Chaque personne venue apprécier l’étroite relation qu’entretient la Belgique avec le design se met en file les uns derrière les autres dans un silence apaisant. Les portes automatiques se referment d’elles-mêmes, les œuvres se dressent devant nous, laissant place à la contemplation.
L’exposition propulse les visiteurs dans les années 1900. Les bandes dessinées font leur entrée dans la presse américaine avant de s’étendre en Europe dans les années 1920. En Belgique, des artistes tels qu’Hergé et Franquin introduisent des éléments de design dans leurs planches, ce qui se propage rapidement dans le monde entier et façonne la bande dessinée moderne.
Le parcours qu’on nous invite à suivre commence en 1929 avec Hergé. Dans « Le Lotus bleu », ses personnages prennent place sur des icônes du design, comme : la chaise n°14 de Thonet ou la MR 10 de Mies van der Rohe, fusionnant bande dessinée et mobilier. Lors de la visite, les planches agrandies recouvrent les murs tandis que les meubles originaux sont exposés, offrant un plongeon fascinant dans l’univers moderniste et précis de Hergé.
Élodie, 22 ans, étudiante en arts visuels, nous exprime son admiration pour le réalisme utilisé par Hergé : « En tant que fan de BD, je connaissais Hergé, mais je ne réalisais pas combien ses planches incorporent des objets design réels. »
Hergé place ses personnages sur des icônes du design, alors que Franquin fait vibrer le style « Atome » dans chaque fauteuil, chaque lampe ou chaque table de ses planches.
Ce style, né dans l’euphorie de l’après-guerre et révélé lors de l’Expo 58, se distingue par ses formes géométriques prononcées, ses couleurs vives et ses matériaux. On retrouve cet esprit dans les planches de Franquin, avec des fauteuils Tulip d’Eero Saarinen, des lampes à pied chromé à la manière des modèles Guzzini.
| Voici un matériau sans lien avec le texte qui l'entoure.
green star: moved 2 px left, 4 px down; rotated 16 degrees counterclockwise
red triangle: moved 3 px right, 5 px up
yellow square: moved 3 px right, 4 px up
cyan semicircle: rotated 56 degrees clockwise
Franquin ne se contente pas de dessiner une époque influencée par le progrès ; il raconte une histoire. Il lie bande dessinée et style Atome. Il réinvente des objets et crée des ensembles harmonieux. Presque chaque planche présente un meuble, une lampe ou un tableau inspiré des œuvres d’artistes.
Julien, 20 ans, étudiant en graphisme, redécouvre Franquin à travers cette exposition : « On parle souvent de son humour ou de son trait, mais ici, on comprend combien son univers est imprégné de design. Les bureaux, les fauteuils, les gadgets de Gaston… tout est design. »
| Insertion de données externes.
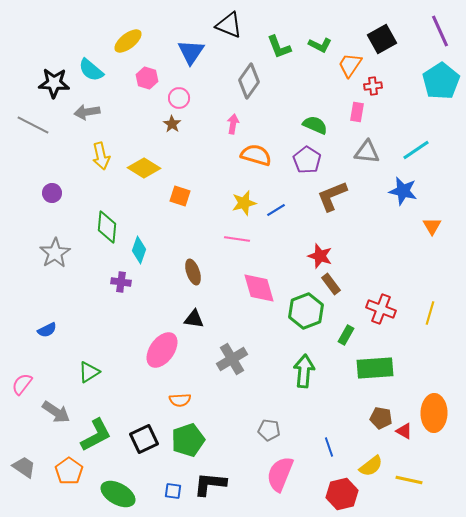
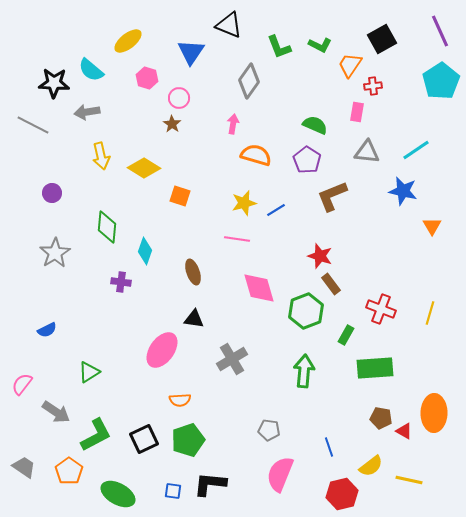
cyan diamond at (139, 250): moved 6 px right, 1 px down
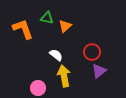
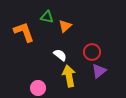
green triangle: moved 1 px up
orange L-shape: moved 1 px right, 3 px down
white semicircle: moved 4 px right
yellow arrow: moved 5 px right
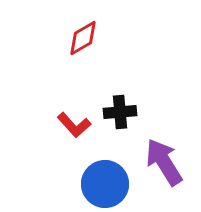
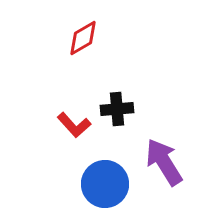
black cross: moved 3 px left, 3 px up
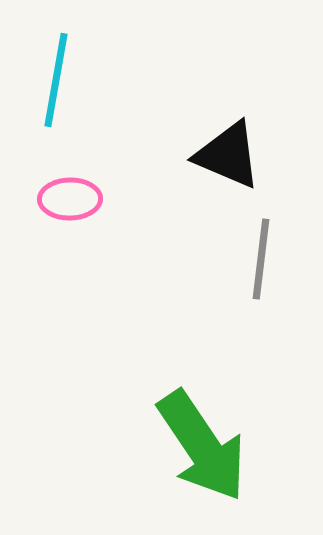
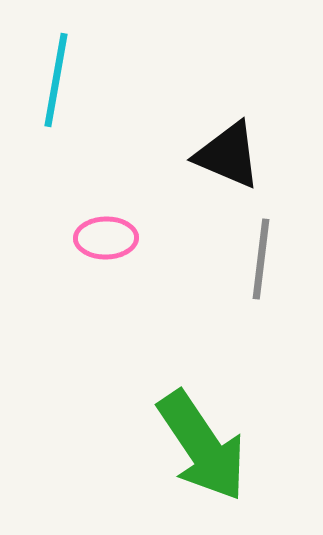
pink ellipse: moved 36 px right, 39 px down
Les pas se succèdent, captivés par les tableaux d’artistes belges et internationaux. Face à chacune de ces œuvres, accrochées au mur, se tient un meuble design, conçu avec des matériaux toujours plus inventifs. Sans s’en rendre compte, le parcours arrive à sa fin. Au détour de la sortie, une petite salle remplie de BD et d’assises invite les visiteurs à se pencher sur les bandes dessinées exposées dans la galerie.
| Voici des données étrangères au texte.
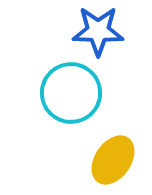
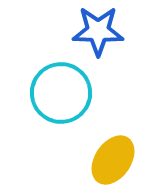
cyan circle: moved 10 px left
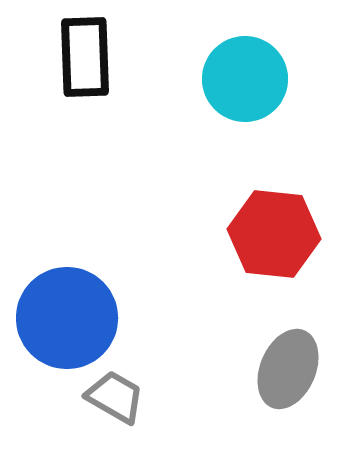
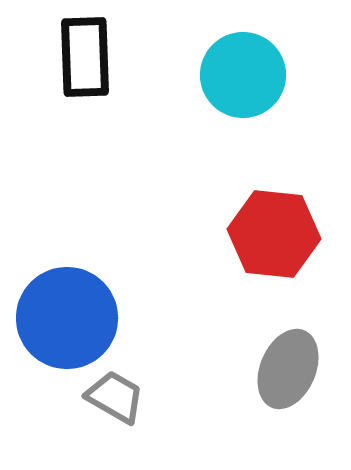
cyan circle: moved 2 px left, 4 px up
Enfin, le public s’active : les regards se croisent, les avis se partagent et les discussions émergent, faisant de cet espace un véritable prolongement du coin BD, où la lecture se transforme naturellement en échange et en débat.
Alexandre, 38 ans, designer graphique basé à Liège enrichit : « Ce qui m’a le plus soufflé, c’est de voir à quel point la Belgique est au cœur de cette exposition. Comme beaucoup, je pensais que la BD et le design n’avaient que des liens anecdotiques. »
Thomas, 27 ans, touriste français passionné de design : « Cette exposition est une véritable célébration de la créativité belge. Elle montre comment ce pays a historiquement servi de trait d’union entre le graphisme narratif et le design concret. Ça change la façon dont on perçoit l’univers de la BD. »

Après avoir passé plus de deux heures à regarder des planches et des pièces de design, la tête remplie de bulles et de formes modernes, il est temps de partir.
Sur le chemin du retour, à côté du métro, l’Atomium se dresse dans le ciel de Bruxelles, évoquant instantanément le style Atome et Franquin. Donnant l’impression que toute la ville est engagée dans une conversation entre la bande dessinée et le design.